Шли дни за днями, я ежедневно, кроме воскресенья, посещал школу, осваивался с обстановкой, знакомился с новыми предметами и преподавателями. Следует сказать, что преподаватели были неплохие, особенно опытна Екатерина Матвеевна Манькова, преподававшая математику и физику. Это был всесторонне образованный педагог; мастерски она умела преподнести свой предмет слушателям, рассказывая то или иное правило или теорему, старалась проникнуть в глубину вопроса, в то же время диктовала нам самое главное, чтобы мы могли записать и дома выучить материал, ведь в то время учебников по программе мы не имели, за исключением того единственного экземпляра, который был у педагога. Были и другие интересные педагоги, например, по химии и биологии, да и по другим предметам.

Так, день за днем прошел первый семестр. Однажды, придя на квартиру из школы, я увидел моего отца, он приехал за мной, чтобы на каникулах я мог увидеться с семьей и отдохнуть в домашних условиях. Я был очень рад встрече с отцом и мы поехали с ним вечером домой. Опять та же дорога, но уже теперь был санный путь, ведь стояла зима и ехать можно было гораздо быстрее; от холода для меня был привезен овчинный тулуп и мы очень быстро и хорошо доехали.

Не могу описать, как мне было радостно и приятно обнять свою маму, братишек и сестру. Тут же по приезде я побежал к Ивану Ивановичу и к Коке, которых я очень -побил. Рассказам не было конца. Иван Иванович все выспросил - и методы преподавания, и какие педагоги, и какие предметы, и что проходили, и, конечно, о моих успехах. Я был горд, что по математике имел отличную отметку; значит, не пропал даром Малинин. Но здесь, я считаю, большая заслуга и Екатерины Матвеевны, сумевшей нам преподнести как следует материал и заставившей нас по-серьезному вникать в науку.

Две недели каникул промелькнули, как два дня. Снова еду я в Мологу. Второй семестр. Опять пошли трудовые будни, снова живу там же, учусь. Теперь уже нет того настроения неизвестности и уныния души, которыми характеризовалось начало первого семестра. Мне уже все было знакомым, товарищи и преподаватели, и дни учебы казались легче, хотя материал стали проходить новый. Надо сказать, что для меня нетрудным казалось освоение учебного материала, несмотря на то, что мы не имели учебников, а только личные записи.
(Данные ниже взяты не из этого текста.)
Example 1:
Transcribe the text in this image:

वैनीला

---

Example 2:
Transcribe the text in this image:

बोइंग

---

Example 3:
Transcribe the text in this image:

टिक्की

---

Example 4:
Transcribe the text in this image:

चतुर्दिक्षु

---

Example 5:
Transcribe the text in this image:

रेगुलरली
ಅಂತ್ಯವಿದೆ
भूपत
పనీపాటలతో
Прослушать лекцию преподавателя и сделать записи в тетради для меня было достаточно, чтобы освоить материал; но некоторым моим товарищам давалось это нелегко. У меня был хороший товарищ Коля Зайцев, так он, чтобы запомнить материал в объеме одного учебного дня, часто без отдыха весь день и вечер корпел над ним, чтобы выучить. Я же на уроки тратил времени очень мало. Задачи по математике я решал быстро, чаще всего еще в классе, несколько хуже у меня запоминались правила по русскому языку и по-немецки. В целом занятия у меня шли нормально, я уже окончательно освоился с учебой и с самостоятельной жизнью у Улановых.
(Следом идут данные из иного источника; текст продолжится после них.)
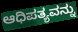
ಆಧಿಪತ್ಯವನ್ನು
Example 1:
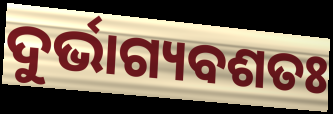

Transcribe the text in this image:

ଦୁର୍ଭାଗ୍ୟବଶତଃ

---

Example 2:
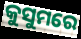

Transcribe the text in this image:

କୁସୁମରେ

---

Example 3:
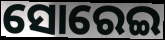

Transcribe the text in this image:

ସୋରେଇ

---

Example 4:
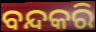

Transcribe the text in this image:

ବନ୍ଦକରି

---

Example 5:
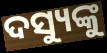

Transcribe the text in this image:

Это были простые хорошие люди, которые относились ко мне доброжелательно и обслуживали меня хорошо. Александра Ильинична готовила мне обед из моих продуктов, выпекала хлеб, стирала мое белье, позволяла пользоваться их баней. Другая женщина в доме - Софья Васильевна, приходилась женой хозяину дома Александру Александровичу Уланову, который был тяжело болен, как мне представляется, подагрой, потому что у него были больные ноги и руки, так что он едва передвигался с палкой и все больше лежал в постели или сидел за столом в своей комнате. До революции он работал в Петрограде продавцом винного магазина.
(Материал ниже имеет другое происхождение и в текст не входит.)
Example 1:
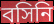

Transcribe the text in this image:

বসিনি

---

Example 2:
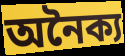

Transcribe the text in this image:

অনৈক্য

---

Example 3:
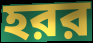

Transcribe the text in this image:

হরর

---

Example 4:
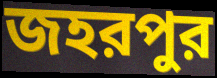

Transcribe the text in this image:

জহরপুর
Софья Васильевна имела корову и снабжала меня свежим молоком по сходной цене. Я записывал количество взятых кринок, а после отец с ней рассчитывался. По профессии Софья Васильевна была сапожницей и принимала заказы от населения на ремонт обуви, главным образом, женской. Новых туфель она не шила, хотя по квалификации была прекрасным мастером. Бывало длинными зимними вечерами Софья Васильевна с семилинейной лампой до поздней ночи корпела на липке и стучала молотком. Как-то я сидел с ней и разговаривал во время ее работы и она вдруг предложила мне помочь ей. Сначала она научила меня делать дратву и всучивать в концы щетину, затем показала, как подшивают валенки, и я старался освоить и часто помогал ей. За годы учебы в Мологе, живя на квартире у Улановых, я многому научился но сапожному делу, так что даже в конце концов Софья Васильевна похвалила мои способности и дала хорошую оценку моим стараниям. Надо сказать, что все, что умеешь - очень хорошо и сапожное умение впоследствии мне не раз пригодилось.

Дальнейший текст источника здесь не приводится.